**What this task involves**
Output every line of the entries below as a numbered list, leaving out any blank lines.

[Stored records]
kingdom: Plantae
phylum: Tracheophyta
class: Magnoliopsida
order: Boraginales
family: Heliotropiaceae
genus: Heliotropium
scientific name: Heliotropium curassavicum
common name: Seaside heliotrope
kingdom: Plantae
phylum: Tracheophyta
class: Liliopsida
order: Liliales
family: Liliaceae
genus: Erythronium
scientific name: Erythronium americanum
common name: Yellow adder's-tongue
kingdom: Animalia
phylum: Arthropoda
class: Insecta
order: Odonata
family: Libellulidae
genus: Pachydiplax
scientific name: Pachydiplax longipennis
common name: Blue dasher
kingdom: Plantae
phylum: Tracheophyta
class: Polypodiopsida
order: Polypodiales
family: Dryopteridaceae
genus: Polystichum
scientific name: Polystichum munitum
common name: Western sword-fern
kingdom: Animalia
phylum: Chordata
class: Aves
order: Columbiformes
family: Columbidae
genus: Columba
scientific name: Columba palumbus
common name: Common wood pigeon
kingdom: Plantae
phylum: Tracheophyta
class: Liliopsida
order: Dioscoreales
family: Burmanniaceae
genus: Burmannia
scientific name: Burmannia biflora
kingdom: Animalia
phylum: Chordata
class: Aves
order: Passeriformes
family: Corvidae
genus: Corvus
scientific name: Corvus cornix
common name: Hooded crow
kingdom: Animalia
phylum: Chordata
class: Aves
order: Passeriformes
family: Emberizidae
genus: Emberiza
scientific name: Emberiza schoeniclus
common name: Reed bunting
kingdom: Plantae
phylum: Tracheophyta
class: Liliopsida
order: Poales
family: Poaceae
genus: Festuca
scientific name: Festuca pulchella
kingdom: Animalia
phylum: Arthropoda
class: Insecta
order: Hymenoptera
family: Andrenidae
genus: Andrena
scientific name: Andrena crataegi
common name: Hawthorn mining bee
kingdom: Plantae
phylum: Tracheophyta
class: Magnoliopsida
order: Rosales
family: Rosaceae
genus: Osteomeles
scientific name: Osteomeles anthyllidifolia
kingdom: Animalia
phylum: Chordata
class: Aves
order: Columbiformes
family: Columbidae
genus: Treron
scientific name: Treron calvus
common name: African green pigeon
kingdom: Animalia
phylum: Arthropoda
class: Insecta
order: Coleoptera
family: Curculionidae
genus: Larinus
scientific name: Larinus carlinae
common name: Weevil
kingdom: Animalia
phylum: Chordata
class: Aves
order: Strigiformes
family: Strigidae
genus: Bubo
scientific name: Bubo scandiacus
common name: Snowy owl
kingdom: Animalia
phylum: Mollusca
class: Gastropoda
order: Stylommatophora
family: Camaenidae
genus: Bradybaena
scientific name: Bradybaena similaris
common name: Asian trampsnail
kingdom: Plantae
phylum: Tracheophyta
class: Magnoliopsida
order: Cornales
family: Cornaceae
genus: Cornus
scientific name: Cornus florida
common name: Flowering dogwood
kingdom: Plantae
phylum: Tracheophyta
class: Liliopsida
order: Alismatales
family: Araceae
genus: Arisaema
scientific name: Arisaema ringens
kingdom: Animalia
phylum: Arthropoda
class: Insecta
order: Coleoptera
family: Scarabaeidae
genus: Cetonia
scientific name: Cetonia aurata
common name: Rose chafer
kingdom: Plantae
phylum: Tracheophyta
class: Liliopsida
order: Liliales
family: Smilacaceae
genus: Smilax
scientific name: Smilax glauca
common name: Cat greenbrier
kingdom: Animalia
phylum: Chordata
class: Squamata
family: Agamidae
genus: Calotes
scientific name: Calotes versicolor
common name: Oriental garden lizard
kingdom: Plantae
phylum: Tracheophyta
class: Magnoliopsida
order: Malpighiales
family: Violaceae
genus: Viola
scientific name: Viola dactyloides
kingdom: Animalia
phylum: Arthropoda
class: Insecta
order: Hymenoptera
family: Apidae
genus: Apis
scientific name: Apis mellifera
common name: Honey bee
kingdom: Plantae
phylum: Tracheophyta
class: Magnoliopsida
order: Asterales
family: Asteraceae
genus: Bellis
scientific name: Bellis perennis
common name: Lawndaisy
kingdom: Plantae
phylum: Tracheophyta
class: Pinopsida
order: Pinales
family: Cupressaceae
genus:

**Solution**
1. kingdom: Plantae
2. phylum: Tracheophyta
3. class: Magnoliopsida
4. order: Boraginales
5. family: Heliotropiaceae
6. genus: Heliotropium
7. scientific name: Heliotropium curassavicum
8. common name: Seaside heliotrope
9. kingdom: Plantae
10. phylum: Tracheophyta
11. class: Liliopsida
12. order: Liliales
13. family: Liliaceae
14. genus: Erythronium
15. scientific name: Erythronium americanum
16. common name: Yellow adder's-tongue
17. kingdom: Animalia
18. phylum: Arthropoda
19. class: Insecta
20. order: Odonata
21. family: Libellulidae
22. genus: Pachydiplax
23. scientific name: Pachydiplax longipennis
24. common name: Blue dasher
25. kingdom: Plantae
26. phylum: Tracheophyta
27. class: Polypodiopsida
28. order: Polypodiales
29. family: Dryopteridaceae
30. genus: Polystichum
31. scientific name: Polystichum munitum
32. common name: Western sword-fern
33. kingdom: Animalia
34. phylum: Chordata
35. class: Aves
36. order: Columbiformes
37. family: Columbidae
38. genus: Columba
39. scientific name: Columba palumbus
40. common name: Common wood pigeon
41. kingdom: Plantae
42. phylum: Tracheophyta
43. class: Liliopsida
44. order: Dioscoreales
45. family: Burmanniaceae
46. genus: Burmannia
47. scientific name: Burmannia biflora
48. kingdom: Animalia
49. phylum: Chordata
50. class: Aves
51. order: Passeriformes
52. family: Corvidae
53. genus: Corvus
54. scientific name: Corvus cornix
55. common name: Hooded crow
56. kingdom: Animalia
57. phylum: Chordata
58. class: Aves
59. order: Passeriformes
60. family: Emberizidae
61. genus: Emberiza
62. scientific name: Emberiza schoeniclus
63. common name: Reed bunting
64. kingdom: Plantae
65. phylum: Tracheophyta
66. class: Liliopsida
67. order: Poales
68. family: Poaceae
69. genus: Festuca
70. scientific name: Festuca pulchella
71. kingdom: Animalia
72. phylum: Arthropoda
73. class: Insecta
74. order: Hymenoptera
75. family: Andrenidae
76. genus: Andrena
77. scientific name: Andrena crataegi
78. common name: Hawthorn mining bee
79. kingdom: Plantae
80. phylum: Tracheophyta
81. class: Magnoliopsida
82. order: Rosales
83. family: Rosaceae
84. genus: Osteomeles
85. scientific name: Osteomeles anthyllidifolia
86. kingdom: Animalia
87. phylum: Chordata
88. class: Aves
89. order: Columbiformes
90. family: Columbidae
91. genus: Treron
92. scientific name: Treron calvus
93. common name: African green pigeon
94. kingdom: Animalia
95. phylum: Arthropoda
96. class: Insecta
97. order: Coleoptera
98. family: Curculionidae
99. genus: Larinus
100. scientific name: Larinus carlinae
101. common name: Weevil
102. kingdom: Animalia
103. phylum: Chordata
104. class: Aves
105. order: Strigiformes
106. family: Strigidae
107. genus: Bubo
108. scientific name: Bubo scandiacus
109. common name: Snowy owl
110. kingdom: Animalia
111. phylum: Mollusca
112. class: Gastropoda
113. order: Stylommatophora
114. family: Camaenidae
115. genus: Bradybaena
116. scientific name: Bradybaena similaris
117. common name: Asian trampsnail
118. kingdom: Plantae
119. phylum: Tracheophyta
120. class: Magnoliopsida
121. order: Cornales
122. family: Cornaceae
123. genus: Cornus
124. scientific name: Cornus florida
125. common name: Flowering dogwood
126. kingdom: Plantae
127. phylum: Tracheophyta
128. class: Liliopsida
129. order: Alismatales
130. family: Araceae
131. genus: Arisaema
132. scientific name: Arisaema ringens
133. kingdom: Animalia
134. phylum: Arthropoda
135. class: Insecta
136. order: Coleoptera
137. family: Scarabaeidae
138. genus: Cetonia
139. scientific name: Cetonia aurata
140. common name: Rose chafer
141. kingdom: Plantae
142. phylum: Tracheophyta
143. class: Liliopsida
144. order: Liliales
145. family: Smilacaceae
146. genus: Smilax
147. scientific name: Smilax glauca
148. common name: Cat greenbrier
149. kingdom: Animalia
150. phylum: Chordata
151. class: Squamata
152. family: Agamidae
153. genus: Calotes
154. scientific name: Calotes versicolor
155. common name: Oriental garden lizard
156. kingdom: Plantae
157. phylum: Tracheophyta
158. class: Magnoliopsida
159. order: Malpighiales
160. family: Violaceae
161. genus: Viola
162. scientific name: Viola dactyloides
163. kingdom: Animalia
164. phylum: Arthropoda
165. class: Insecta
166. order: Hymenoptera
167. family: Apidae
168. genus: Apis
169. scientific name: Apis mellifera
170. common name: Honey bee
171. kingdom: Plantae
172. phylum: Tracheophyta
173. class: Magnoliopsida
174. order: Asterales
175. family: Asteraceae
176. genus: Bellis
177. scientific name: Bellis perennis
178. common name: Lawndaisy
179. kingdom: Plantae
180. phylum: Tracheophyta
181. class: Pinopsida
182. order: Pinales
183. family: Cupressaceae
184. genus:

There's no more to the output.